Still from Cate Le Bon’s Is Worth it (Happy Birthday) music video || Photo courtesy of Mexican Summer
That track was an excellent transition to the lead single of the album, “Heaven Is No Feeling,” easily the most entertaining and catchy listen of all the tracks. You can just imagine yourself lightly swaying and dancing to that immediately memorable luscious riff. Lyrically, it contains classic Cate Le Bon fragments that allow the mere act of singing itself as a joyous expression of wanting to love again.
From those brief moments of hope and closure, though, came the crashing back down to wreckage as I listened to “Body as a River.” An oscillating piano pervades a suffering Le Bon spiraling down into another state of lovesickness and pining. There's even a wrenching section around the end with these wailing saxophones backing her sorrows up. Cate simply begs her partner to come to life, desiring a dead relationship to come back to life. The most poetically beautiful way to be pathetic.
Still from Cate Le Bon’s Heaven is No Feeling music video || Photo courtesy of Mexican Summer
A nice surprise then comes up when John Cale of The Velvet Underground is in a duelling harmony with Le Bon on “Ride.” The track consists of a warbled soundscape punctuated by the duo's shared turmoils of relationships with each other.
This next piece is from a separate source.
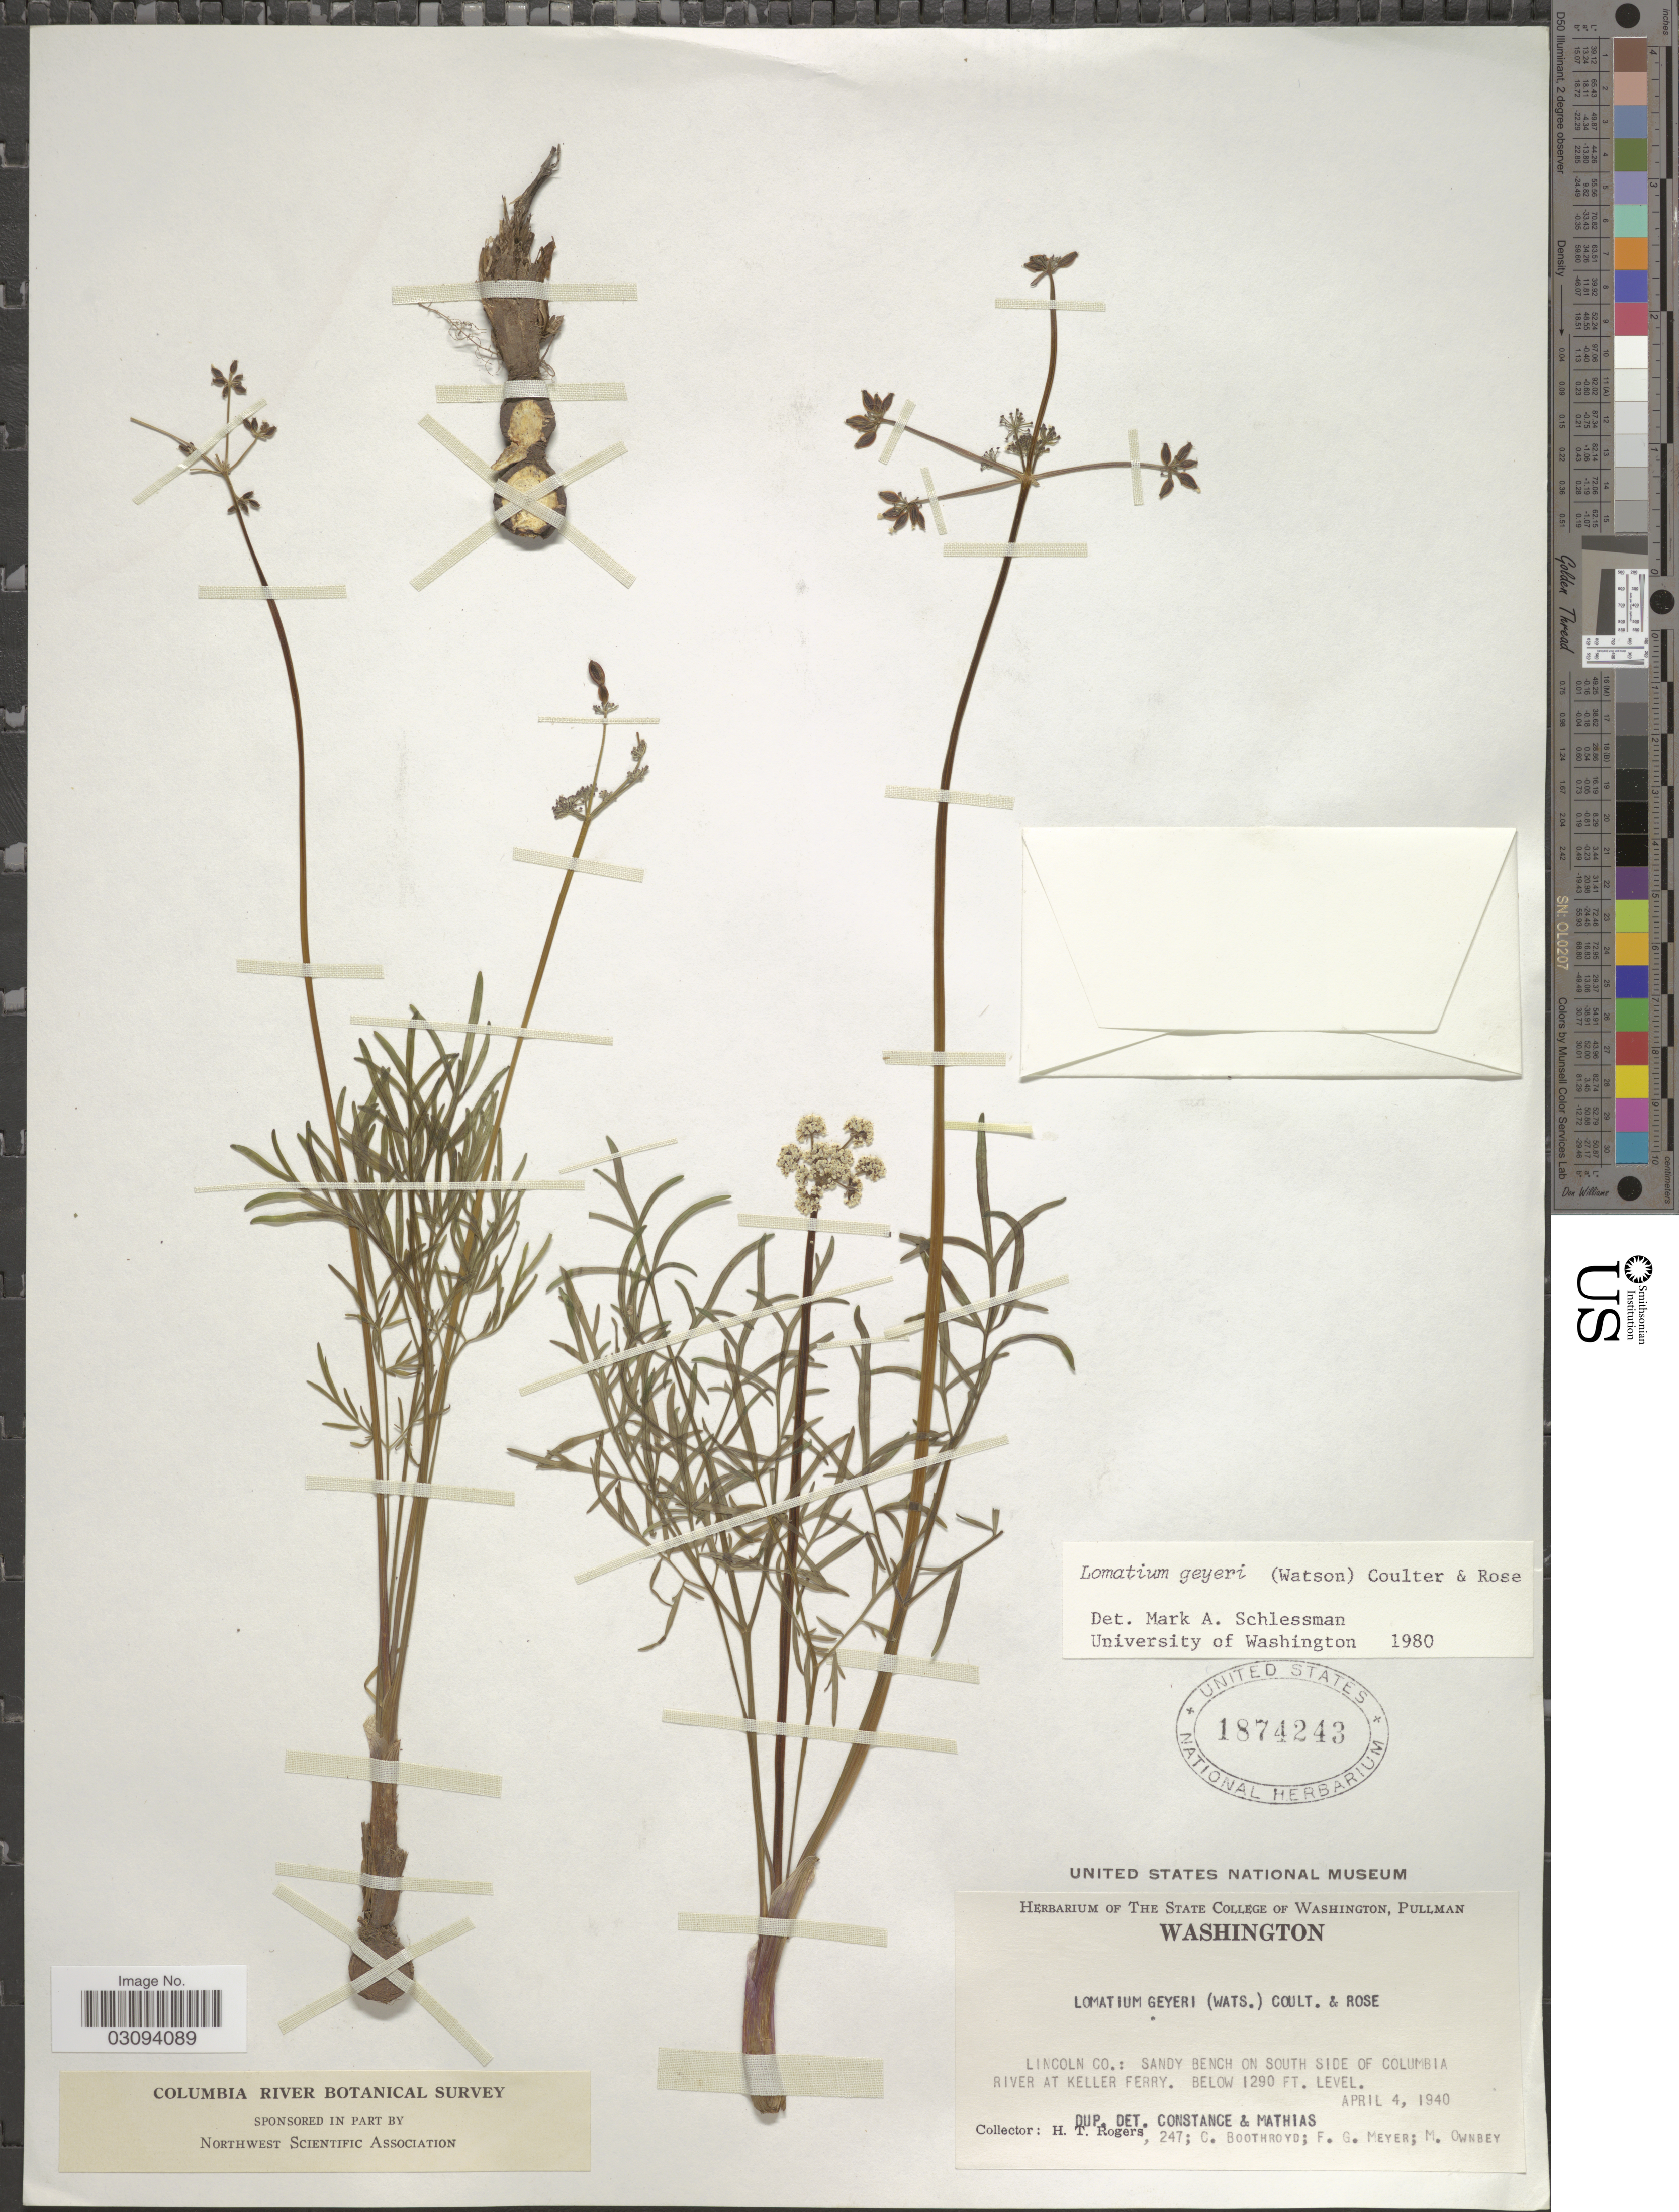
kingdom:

That intentional repetition shown throughout the album actually is recognized by what's my favorite lyric in the whole album: "I lose out to the repetition." It’s a simple but emotionally evocative line that has truly clicked with my own tendencies to repeat my own emotions and frustrations as an assurance to myself.
It all leads to one of the best closing tracks I’ve ever heard on any album in a while, “I Know What's Nice.” Accompanied by a twangy acoustic guitar, this incredibly crushing closer feels like falling into a disparate series of contradictions of emotions. This ranges from falling into an old partner's spell to where the second half truly breaks it down. The guitars sound more drowned and slow; then comes a stack of rattling drums, and Le Bon's reverby echoes are more muddled. All she demands from herself is not to break down again.
But with how the album ebbs and flows about whether Cate Le Bon moves on is a puzzle that hasn't been answered, not even to Le Bon herself. And in the realms of heartbreak, can anyone truly answer that? It’s a terrible and horrifying thing to confront herself, and arguably even ourselves sometimes. That is terribilità. This is Michelangelo Dying.
Michelangelo Dying is now available to stream on all music streaming platforms and for purchase on Bandcamp.